## STATED EXERCISE 1
In the passage on Abraham, which chapter and verses of Hebrews are quoted?

--------------------

What is the purpose of recording this information about these sons and grandsons of Abraham?
How did Abraham show that Isaac was the son of the promise?
Why did Abraham send all of his sons away to the land of the east (verse 6)?
The New Testament records a sort of “epitaph” of Abraham’s life in several places. Jesus said: “Have you not read what God said to you, ‘I am the God of Abraham, the God of Isaac, and the God of Jacob’? He is not the God of the dead but of the living” (Matthew 22:31–32). And the book of Hebrews, after listing Abraham among the Old Testament believers, says: “All these people were still living by faith when they died. They did not receive the things promised; they only saw them and welcomed them from a distance. And they admitted that they were aliens and strangers on earth. People who say such things show that they are looking for a country of their own. If they had been thinking of the country they had left, they would have had opportunity to return. Instead, they were longing for a better country—a heavenly one. Therefore God is not ashamed to be called their God, for he has prepared a city for them” (Hebrews 11:13–16).

--------------------

## STATED EXERCISE 2
Copy out the botanical specimen records verbatim, covering the stretch from the line containing "collectors: L. Aristeguieta, G." through the end of the records.

Saved entries:
--------------------

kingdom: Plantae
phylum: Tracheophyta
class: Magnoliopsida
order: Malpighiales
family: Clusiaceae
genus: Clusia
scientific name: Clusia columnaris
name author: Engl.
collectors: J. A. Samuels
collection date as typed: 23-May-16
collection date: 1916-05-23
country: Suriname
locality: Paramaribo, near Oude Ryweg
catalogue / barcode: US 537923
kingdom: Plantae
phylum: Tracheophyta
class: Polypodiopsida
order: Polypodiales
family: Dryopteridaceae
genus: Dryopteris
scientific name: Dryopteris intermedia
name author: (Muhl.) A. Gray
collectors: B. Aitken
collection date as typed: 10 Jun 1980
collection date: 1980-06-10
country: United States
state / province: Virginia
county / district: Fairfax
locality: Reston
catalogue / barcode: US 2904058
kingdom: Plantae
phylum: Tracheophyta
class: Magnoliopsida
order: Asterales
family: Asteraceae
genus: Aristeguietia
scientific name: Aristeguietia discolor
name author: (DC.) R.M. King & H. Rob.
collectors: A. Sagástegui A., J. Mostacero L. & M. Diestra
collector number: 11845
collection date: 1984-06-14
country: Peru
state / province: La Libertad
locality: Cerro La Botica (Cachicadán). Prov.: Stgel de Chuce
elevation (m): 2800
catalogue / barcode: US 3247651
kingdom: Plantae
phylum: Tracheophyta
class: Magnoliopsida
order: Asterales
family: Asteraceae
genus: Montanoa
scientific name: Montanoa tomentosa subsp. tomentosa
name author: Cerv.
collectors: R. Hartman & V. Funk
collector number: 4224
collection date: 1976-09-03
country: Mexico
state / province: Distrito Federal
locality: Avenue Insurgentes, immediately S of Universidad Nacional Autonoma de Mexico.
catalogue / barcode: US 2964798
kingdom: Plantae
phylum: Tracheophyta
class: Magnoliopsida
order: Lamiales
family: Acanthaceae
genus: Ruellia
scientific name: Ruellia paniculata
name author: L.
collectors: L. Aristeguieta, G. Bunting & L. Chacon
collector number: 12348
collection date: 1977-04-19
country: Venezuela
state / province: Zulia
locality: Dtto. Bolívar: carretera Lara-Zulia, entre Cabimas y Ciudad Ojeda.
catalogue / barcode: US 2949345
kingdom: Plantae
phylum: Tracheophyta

--------------------

## OUTPUT 1
Hebrews 11:13–16

## OUTPUT 2
collectors: L. Aristeguieta, G. Bunting & L. Chacon
collector number: 12348
collection date: 1977-04-19
country: Venezuela
state / province: Zulia
locality: Dtto. Bolívar: carretera Lara-Zulia, entre Cabimas y Ciudad Ojeda.
catalogue / barcode: US 2949345
kingdom: Plantae
phylum: Tracheophyta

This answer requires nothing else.